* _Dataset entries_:

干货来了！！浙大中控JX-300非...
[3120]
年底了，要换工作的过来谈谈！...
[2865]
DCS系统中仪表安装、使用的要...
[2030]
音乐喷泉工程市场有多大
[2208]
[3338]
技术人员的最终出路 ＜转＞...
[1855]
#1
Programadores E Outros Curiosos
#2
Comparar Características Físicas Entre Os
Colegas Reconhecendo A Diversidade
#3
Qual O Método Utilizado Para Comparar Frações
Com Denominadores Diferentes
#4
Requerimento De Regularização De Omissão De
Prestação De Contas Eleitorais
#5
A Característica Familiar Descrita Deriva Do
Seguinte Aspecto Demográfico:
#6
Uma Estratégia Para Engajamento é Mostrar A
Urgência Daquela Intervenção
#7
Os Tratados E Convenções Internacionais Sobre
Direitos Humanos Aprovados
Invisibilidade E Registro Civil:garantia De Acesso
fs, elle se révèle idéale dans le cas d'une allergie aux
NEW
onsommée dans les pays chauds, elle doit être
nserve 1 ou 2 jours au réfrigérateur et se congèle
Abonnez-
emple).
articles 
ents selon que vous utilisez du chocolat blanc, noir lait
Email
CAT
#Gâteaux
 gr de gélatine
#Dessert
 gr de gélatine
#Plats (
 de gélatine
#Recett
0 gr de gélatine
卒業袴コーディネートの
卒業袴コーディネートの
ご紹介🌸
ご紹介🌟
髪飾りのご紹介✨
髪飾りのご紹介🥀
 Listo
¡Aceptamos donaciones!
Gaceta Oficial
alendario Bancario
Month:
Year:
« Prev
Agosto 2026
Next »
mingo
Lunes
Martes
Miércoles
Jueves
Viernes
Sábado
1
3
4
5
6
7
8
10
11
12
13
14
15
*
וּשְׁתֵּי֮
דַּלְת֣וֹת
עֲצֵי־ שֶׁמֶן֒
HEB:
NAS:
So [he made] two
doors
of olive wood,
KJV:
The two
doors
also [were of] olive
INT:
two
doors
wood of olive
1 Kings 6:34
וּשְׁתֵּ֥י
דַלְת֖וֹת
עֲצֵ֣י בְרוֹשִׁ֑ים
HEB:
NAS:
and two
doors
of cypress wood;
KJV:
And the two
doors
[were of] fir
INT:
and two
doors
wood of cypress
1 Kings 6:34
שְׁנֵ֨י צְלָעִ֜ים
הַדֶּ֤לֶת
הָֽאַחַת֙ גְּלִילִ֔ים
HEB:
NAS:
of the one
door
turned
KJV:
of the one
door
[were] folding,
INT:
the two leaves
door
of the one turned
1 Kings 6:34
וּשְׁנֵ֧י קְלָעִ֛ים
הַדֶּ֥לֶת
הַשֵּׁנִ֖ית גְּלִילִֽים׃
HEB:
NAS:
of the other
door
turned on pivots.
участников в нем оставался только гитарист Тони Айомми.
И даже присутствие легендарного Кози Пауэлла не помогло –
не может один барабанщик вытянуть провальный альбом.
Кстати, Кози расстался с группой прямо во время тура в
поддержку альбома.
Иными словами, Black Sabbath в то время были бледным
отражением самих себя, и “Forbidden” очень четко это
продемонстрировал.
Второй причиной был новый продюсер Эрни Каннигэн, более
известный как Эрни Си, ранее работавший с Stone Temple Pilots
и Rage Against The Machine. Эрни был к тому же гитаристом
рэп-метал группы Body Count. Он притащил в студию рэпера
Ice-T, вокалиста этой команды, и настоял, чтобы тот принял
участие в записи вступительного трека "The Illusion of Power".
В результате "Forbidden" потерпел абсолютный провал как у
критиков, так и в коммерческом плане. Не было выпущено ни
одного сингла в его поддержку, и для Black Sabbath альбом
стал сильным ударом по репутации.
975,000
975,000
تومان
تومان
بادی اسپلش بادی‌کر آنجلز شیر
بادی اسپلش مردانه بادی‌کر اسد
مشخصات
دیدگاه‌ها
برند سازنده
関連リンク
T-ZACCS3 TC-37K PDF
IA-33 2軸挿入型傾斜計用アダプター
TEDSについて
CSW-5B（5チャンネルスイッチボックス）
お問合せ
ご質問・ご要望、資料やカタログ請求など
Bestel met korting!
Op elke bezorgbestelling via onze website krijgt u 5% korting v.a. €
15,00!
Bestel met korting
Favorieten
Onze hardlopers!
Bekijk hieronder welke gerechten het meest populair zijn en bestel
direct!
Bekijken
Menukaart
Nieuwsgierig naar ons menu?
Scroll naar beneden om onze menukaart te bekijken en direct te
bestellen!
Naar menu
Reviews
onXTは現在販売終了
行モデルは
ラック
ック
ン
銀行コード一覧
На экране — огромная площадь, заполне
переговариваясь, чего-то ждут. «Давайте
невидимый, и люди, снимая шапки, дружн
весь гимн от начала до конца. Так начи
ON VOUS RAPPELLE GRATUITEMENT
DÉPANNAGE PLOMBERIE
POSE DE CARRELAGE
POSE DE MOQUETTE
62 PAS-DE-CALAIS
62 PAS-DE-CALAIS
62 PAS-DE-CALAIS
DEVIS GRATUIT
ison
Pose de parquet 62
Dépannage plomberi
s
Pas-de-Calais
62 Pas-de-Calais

* _Work instructions_: Copy every row above verbatim, keeping each line unchanged and in its original order.

* _Answer for the task_:
干货来了！！浙大中控JX-300非...
[3120]
年底了，要换工作的过来谈谈！...
[2865]
DCS系统中仪表安装、使用的要...
[2030]
音乐喷泉工程市场有多大
[2208]
[3338]
技术人员的最终出路 ＜转＞...
[1855]
#1
Programadores E Outros Curiosos
#2
Comparar Características Físicas Entre Os
Colegas Reconhecendo A Diversidade
#3
Qual O Método Utilizado Para Comparar Frações
Com Denominadores Diferentes
#4
Requerimento De Regularização De Omissão De
Prestação De Contas Eleitorais
#5
A Característica Familiar Descrita Deriva Do
Seguinte Aspecto Demográfico:
#6
Uma Estratégia Para Engajamento é Mostrar A
Urgência Daquela Intervenção
#7
Os Tratados E Convenções Internacionais Sobre
Direitos Humanos Aprovados
Invisibilidade E Registro Civil:garantia De Acesso
fs, elle se révèle idéale dans le cas d'une allergie aux
NEW
onsommée dans les pays chauds, elle doit être
nserve 1 ou 2 jours au réfrigérateur et se congèle
Abonnez-
emple).
articles 
ents selon que vous utilisez du chocolat blanc, noir lait
Email
CAT
#Gâteaux
 gr de gélatine
#Dessert
 gr de gélatine
#Plats (
 de gélatine
#Recett
0 gr de gélatine
卒業袴コーディネートの
卒業袴コーディネートの
ご紹介🌸
ご紹介🌟
髪飾りのご紹介✨
髪飾りのご紹介🥀
 Listo
¡Aceptamos donaciones!
Gaceta Oficial
alendario Bancario
Month:
Year:
« Prev
Agosto 2026
Next »
mingo
Lunes
Martes
Miércoles
Jueves
Viernes
Sábado
1
3
4
5
6
7
8
10
11
12
13
14
15
*
וּשְׁתֵּי֮
דַּלְת֣וֹת
עֲצֵי־ שֶׁמֶן֒
HEB:
NAS:
So [he made] two
doors
of olive wood,
KJV:
The two
doors
also [were of] olive
INT:
two
doors
wood of olive
1 Kings 6:34
וּשְׁתֵּ֥י
דַלְת֖וֹת
עֲצֵ֣י בְרוֹשִׁ֑ים
HEB:
NAS:
and two
doors
of cypress wood;
KJV:
And the two
doors
[were of] fir
INT:
and two
doors
wood of cypress
1 Kings 6:34
שְׁנֵ֨י צְלָעִ֜ים
הַדֶּ֤לֶת
הָֽאַחַת֙ גְּלִילִ֔ים
HEB:
NAS:
of the one
door
turned
KJV:
of the one
door
[were] folding,
INT:
the two leaves
door
of the one turned
1 Kings 6:34
וּשְׁנֵ֧י קְלָעִ֛ים
הַדֶּ֥לֶת
הַשֵּׁנִ֖ית גְּלִילִֽים׃
HEB:
NAS:
of the other
door
turned on pivots.
участников в нем оставался только гитарист Тони Айомми.
И даже присутствие легендарного Кози Пауэлла не помогло –
не может один барабанщик вытянуть провальный альбом.
Кстати, Кози расстался с группой прямо во время тура в
поддержку альбома.
Иными словами, Black Sabbath в то время были бледным
отражением самих себя, и “Forbidden” очень четко это
продемонстрировал.
Второй причиной был новый продюсер Эрни Каннигэн, более
известный как Эрни Си, ранее работавший с Stone Temple Pilots
и Rage Against The Machine. Эрни был к тому же гитаристом
рэп-метал группы Body Count. Он притащил в студию рэпера
Ice-T, вокалиста этой команды, и настоял, чтобы тот принял
участие в записи вступительного трека "The Illusion of Power".
В результате "Forbidden" потерпел абсолютный провал как у
критиков, так и в коммерческом плане. Не было выпущено ни
одного сингла в его поддержку, и для Black Sabbath альбом
стал сильным ударом по репутации.
975,000
975,000
تومان
تومان
بادی اسپلش بادی‌کر آنجلز شیر
بادی اسپلش مردانه بادی‌کر اسد
مشخصات
دیدگاه‌ها
برند سازنده
関連リンク
T-ZACCS3 TC-37K PDF
IA-33 2軸挿入型傾斜計用アダプター
TEDSについて
CSW-5B（5チャンネルスイッチボックス）
お問合せ
ご質問・ご要望、資料やカタログ請求など
Bestel met korting!
Op elke bezorgbestelling via onze website krijgt u 5% korting v.a. €
15,00!
Bestel met korting
Favorieten
Onze hardlopers!
Bekijk hieronder welke gerechten het meest populair zijn en bestel
direct!
Bekijken
Menukaart
Nieuwsgierig naar ons menu?
Scroll naar beneden om onze menukaart te bekijken en direct te
bestellen!
Naar menu
Reviews
onXTは現在販売終了
行モデルは
ラック
ック
ン
銀行コード一覧
На экране — огромная площадь, заполне
переговариваясь, чего-то ждут. «Давайте
невидимый, и люди, снимая шапки, дружн
весь гимн от начала до конца. Так начи
ON VOUS RAPPELLE GRATUITEMENT
DÉPANNAGE PLOMBERIE
POSE DE CARRELAGE
POSE DE MOQUETTE
62 PAS-DE-CALAIS
62 PAS-DE-CALAIS
62 PAS-DE-CALAIS
DEVIS GRATUIT
ison
Pose de parquet 62
Dépannage plomberi
s
Pas-de-Calais
62 Pas-de-Calais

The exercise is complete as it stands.